Task statement:
Range to reproduce from the entries below: the line with "Portable chest radiograph, anteroposterior", the line with "- liver: [107, 158, 281, 287]", and every line in between. Give them exactly and give nothing else.

Records shown:
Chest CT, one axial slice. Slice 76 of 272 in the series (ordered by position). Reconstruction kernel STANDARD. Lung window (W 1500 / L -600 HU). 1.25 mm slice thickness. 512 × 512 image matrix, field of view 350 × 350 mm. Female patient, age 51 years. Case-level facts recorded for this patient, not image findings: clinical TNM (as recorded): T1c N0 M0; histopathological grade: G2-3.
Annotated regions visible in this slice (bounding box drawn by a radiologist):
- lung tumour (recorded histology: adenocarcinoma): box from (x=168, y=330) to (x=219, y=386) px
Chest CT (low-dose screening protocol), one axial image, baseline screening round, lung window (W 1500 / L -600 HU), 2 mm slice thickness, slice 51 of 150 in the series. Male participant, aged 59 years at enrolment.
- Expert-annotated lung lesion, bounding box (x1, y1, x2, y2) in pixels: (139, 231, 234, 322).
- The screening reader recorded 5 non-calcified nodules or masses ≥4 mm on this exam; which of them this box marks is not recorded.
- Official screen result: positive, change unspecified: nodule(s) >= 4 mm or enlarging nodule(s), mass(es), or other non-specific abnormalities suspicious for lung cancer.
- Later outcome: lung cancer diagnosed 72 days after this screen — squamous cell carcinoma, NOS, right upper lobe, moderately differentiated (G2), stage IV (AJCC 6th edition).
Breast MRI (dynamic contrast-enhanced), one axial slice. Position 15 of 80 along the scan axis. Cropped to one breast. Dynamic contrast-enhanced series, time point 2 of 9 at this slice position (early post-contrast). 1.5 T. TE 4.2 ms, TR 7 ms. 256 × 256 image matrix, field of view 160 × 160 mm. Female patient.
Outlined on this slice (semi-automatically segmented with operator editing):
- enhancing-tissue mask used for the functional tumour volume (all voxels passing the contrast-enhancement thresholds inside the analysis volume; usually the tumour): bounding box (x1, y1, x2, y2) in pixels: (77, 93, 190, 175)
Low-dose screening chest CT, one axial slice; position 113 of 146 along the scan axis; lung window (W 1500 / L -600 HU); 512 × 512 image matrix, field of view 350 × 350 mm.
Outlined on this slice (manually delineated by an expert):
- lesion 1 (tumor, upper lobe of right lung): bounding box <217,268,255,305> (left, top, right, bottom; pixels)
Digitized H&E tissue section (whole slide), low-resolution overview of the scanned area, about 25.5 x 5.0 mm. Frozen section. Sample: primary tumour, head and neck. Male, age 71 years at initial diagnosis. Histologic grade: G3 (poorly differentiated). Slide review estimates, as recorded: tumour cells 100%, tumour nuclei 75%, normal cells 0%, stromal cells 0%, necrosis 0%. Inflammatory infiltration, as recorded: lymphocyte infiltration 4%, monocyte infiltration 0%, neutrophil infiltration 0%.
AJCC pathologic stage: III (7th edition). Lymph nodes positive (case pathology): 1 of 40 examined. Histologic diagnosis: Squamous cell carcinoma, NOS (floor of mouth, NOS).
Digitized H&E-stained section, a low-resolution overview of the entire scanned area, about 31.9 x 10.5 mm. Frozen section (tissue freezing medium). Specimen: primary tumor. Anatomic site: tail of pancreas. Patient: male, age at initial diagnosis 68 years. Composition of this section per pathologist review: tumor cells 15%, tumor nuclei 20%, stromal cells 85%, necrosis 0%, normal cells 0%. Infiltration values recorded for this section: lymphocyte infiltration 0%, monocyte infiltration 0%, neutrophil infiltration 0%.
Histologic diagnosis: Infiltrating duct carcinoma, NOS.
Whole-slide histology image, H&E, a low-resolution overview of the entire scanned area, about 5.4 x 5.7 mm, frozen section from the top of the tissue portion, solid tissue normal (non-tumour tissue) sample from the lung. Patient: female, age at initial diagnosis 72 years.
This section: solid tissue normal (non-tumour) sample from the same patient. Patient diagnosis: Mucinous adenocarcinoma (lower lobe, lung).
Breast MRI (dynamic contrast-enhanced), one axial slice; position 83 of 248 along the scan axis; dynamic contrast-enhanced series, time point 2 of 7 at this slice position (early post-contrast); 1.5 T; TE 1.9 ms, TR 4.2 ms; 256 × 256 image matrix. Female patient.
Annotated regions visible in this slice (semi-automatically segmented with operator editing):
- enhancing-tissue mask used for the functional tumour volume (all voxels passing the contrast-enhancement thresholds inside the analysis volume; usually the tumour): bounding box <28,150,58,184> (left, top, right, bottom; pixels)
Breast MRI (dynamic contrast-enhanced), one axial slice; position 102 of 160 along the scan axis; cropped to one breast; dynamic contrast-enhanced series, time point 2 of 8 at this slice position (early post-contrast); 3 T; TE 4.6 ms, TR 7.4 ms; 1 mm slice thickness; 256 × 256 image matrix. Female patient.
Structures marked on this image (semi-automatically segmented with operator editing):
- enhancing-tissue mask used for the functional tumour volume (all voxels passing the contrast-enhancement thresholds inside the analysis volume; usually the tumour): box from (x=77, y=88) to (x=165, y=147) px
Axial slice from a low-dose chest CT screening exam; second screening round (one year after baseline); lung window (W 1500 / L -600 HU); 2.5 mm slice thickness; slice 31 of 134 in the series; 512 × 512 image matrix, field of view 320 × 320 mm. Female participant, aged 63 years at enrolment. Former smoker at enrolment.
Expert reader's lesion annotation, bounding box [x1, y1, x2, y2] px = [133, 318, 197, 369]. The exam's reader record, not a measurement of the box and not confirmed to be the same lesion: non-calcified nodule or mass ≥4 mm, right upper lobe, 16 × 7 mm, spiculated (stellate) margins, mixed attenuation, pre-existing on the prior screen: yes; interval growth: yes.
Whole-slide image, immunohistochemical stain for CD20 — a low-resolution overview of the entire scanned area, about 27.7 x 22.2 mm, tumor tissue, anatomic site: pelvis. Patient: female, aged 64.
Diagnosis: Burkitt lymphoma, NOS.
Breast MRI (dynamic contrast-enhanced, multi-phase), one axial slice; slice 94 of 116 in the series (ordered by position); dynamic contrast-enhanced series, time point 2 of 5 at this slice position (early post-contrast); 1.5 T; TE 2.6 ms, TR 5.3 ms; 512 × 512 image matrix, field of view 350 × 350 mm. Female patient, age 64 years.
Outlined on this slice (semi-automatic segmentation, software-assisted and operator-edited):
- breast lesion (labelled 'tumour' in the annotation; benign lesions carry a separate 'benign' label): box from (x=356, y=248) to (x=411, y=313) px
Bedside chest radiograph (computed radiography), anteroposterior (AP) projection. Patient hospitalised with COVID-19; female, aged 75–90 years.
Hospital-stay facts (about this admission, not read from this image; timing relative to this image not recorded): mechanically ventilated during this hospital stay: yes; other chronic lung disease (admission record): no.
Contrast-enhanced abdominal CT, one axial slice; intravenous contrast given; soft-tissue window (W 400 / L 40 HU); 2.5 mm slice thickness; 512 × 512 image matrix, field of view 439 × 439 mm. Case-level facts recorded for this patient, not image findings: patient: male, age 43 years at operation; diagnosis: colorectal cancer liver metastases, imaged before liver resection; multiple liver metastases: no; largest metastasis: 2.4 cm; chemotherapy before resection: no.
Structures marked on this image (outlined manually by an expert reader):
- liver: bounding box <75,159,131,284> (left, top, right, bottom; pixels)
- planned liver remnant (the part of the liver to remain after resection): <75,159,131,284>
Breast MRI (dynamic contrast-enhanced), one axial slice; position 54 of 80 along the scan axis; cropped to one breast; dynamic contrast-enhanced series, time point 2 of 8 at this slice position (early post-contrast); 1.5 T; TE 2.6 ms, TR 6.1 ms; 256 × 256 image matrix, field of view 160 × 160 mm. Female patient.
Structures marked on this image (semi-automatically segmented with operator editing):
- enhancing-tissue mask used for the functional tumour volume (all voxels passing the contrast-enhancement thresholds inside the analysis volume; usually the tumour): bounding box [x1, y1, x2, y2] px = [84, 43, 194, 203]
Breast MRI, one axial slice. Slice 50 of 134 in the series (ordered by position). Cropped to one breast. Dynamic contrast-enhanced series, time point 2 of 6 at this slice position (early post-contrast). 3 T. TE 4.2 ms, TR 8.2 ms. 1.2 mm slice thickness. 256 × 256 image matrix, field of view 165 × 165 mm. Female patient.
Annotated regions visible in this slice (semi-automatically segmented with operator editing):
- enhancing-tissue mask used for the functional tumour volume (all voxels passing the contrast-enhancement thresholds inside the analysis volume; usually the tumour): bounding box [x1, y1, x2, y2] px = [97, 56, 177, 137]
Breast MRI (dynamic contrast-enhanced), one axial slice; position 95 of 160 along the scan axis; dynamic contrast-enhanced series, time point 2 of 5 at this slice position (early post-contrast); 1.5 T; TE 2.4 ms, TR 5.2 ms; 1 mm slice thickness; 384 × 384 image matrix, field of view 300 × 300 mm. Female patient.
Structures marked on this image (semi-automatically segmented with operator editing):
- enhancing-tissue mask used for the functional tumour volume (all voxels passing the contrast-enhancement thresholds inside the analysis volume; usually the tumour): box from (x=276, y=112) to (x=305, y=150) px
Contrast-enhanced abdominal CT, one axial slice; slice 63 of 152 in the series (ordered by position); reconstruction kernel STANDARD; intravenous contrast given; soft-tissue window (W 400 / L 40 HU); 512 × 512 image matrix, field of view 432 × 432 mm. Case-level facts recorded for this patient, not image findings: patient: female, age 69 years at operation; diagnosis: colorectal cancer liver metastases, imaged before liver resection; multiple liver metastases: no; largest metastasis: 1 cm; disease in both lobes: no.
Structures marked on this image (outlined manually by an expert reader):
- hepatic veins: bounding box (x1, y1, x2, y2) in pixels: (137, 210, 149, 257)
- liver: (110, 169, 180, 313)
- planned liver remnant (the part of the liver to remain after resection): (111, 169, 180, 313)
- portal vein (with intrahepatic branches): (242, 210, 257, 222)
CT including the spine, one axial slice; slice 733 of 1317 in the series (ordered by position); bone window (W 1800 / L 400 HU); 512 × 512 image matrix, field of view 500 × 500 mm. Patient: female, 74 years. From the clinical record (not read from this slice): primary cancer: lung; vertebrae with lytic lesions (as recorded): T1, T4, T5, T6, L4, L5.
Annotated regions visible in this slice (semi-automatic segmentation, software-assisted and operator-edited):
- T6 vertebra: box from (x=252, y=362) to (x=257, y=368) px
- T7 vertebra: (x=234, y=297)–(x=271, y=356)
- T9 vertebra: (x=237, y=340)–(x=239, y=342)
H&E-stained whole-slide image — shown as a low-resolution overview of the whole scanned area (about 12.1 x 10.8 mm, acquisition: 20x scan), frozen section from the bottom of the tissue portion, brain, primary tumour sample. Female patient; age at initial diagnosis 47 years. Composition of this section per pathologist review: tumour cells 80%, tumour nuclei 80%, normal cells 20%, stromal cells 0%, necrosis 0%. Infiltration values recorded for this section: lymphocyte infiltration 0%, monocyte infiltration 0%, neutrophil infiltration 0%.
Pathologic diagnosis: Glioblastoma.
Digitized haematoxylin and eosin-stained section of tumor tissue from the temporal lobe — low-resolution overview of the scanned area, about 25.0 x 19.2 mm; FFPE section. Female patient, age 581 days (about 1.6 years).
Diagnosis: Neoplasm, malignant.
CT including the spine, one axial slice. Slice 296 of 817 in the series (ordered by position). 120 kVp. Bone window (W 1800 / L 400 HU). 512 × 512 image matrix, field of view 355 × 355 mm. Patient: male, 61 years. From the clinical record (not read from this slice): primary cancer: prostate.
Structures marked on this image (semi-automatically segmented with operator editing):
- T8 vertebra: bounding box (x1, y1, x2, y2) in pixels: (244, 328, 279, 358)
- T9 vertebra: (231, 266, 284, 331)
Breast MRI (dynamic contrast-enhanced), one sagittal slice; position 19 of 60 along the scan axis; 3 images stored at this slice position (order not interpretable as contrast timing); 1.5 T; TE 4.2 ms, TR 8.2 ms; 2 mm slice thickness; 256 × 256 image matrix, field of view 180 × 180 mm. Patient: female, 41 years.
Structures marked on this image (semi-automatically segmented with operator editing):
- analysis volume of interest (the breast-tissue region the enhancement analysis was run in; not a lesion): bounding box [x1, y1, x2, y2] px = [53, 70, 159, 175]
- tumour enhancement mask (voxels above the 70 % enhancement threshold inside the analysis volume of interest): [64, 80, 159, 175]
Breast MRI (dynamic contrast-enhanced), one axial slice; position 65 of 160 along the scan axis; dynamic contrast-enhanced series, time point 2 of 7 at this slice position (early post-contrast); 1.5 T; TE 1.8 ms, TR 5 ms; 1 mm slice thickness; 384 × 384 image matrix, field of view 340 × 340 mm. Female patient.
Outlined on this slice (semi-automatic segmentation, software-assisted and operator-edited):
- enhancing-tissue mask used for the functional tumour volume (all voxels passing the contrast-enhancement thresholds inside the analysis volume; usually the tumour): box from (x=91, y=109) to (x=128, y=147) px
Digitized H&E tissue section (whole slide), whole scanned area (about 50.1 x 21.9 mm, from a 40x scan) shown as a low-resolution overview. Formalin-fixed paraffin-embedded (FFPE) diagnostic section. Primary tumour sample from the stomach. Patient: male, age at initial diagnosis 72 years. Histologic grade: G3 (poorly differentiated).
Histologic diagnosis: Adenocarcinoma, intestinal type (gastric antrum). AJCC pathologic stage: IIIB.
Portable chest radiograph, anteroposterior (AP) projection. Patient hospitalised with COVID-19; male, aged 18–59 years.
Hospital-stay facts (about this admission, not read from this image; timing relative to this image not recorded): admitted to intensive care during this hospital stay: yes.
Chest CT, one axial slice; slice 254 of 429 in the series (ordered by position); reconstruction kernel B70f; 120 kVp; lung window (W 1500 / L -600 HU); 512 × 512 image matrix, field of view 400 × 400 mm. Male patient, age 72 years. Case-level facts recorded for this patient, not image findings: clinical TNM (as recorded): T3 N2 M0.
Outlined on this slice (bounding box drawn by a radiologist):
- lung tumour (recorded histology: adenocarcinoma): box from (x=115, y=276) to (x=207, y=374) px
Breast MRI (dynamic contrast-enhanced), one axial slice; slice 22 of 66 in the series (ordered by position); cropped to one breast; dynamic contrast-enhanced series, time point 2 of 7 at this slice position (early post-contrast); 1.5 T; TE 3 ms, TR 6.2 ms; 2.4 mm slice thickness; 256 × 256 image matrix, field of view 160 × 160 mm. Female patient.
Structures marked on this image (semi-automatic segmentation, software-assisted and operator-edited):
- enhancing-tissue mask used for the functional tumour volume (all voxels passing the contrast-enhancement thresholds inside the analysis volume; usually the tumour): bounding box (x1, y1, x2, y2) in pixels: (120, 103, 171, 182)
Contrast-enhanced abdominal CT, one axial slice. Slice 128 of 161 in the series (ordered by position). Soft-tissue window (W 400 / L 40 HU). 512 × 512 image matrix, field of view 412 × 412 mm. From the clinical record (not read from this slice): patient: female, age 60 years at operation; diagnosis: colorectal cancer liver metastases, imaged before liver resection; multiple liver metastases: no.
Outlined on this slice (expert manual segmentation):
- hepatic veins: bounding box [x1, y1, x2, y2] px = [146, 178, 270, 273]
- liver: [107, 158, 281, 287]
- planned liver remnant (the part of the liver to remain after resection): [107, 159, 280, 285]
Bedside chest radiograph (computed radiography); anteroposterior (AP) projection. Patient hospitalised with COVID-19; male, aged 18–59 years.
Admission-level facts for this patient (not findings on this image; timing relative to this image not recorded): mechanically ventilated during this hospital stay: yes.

Answer box:
Portable chest radiograph, anteroposterior (AP) projection. Patient hospitalised with COVID-19; male, aged 18–59 years.
Hospital-stay facts (about this admission, not read from this image; timing relative to this image not recorded): admitted to intensive care during this hospital stay: yes.
Chest CT, one axial slice; slice 254 of 429 in the series (ordered by position); reconstruction kernel B70f; 120 kVp; lung window (W 1500 / L -600 HU); 512 × 512 image matrix, field of view 400 × 400 mm. Male patient, age 72 years. Case-level facts recorded for this patient, not image findings: clinical TNM (as recorded): T3 N2 M0.
Outlined on this slice (bounding box drawn by a radiologist):
- lung tumour (recorded histology: adenocarcinoma): box from (x=115, y=276) to (x=207, y=374) px
Breast MRI (dynamic contrast-enhanced), one axial slice; slice 22 of 66 in the series (ordered by position); cropped to one breast; dynamic contrast-enhanced series, time point 2 of 7 at this slice position (early post-contrast); 1.5 T; TE 3 ms, TR 6.2 ms; 2.4 mm slice thickness; 256 × 256 image matrix, field of view 160 × 160 mm. Female patient.
Structures marked on this image (semi-automatic segmentation, software-assisted and operator-edited):
- enhancing-tissue mask used for the functional tumour volume (all voxels passing the contrast-enhancement thresholds inside the analysis volume; usually the tumour): bounding box (x1, y1, x2, y2) in pixels: (120, 103, 171, 182)
Contrast-enhanced abdominal CT, one axial slice. Slice 128 of 161 in the series (ordered by position). Soft-tissue window (W 400 / L 40 HU). 512 × 512 image matrix, field of view 412 × 412 mm. From the clinical record (not read from this slice): patient: female, age 60 years at operation; diagnosis: colorectal cancer liver metastases, imaged before liver resection; multiple liver metastases: no.
Outlined on this slice (expert manual segmentation):
- hepatic veins: bounding box [x1, y1, x2, y2] px = [146, 178, 270, 273]
- liver: [107, 158, 281, 287]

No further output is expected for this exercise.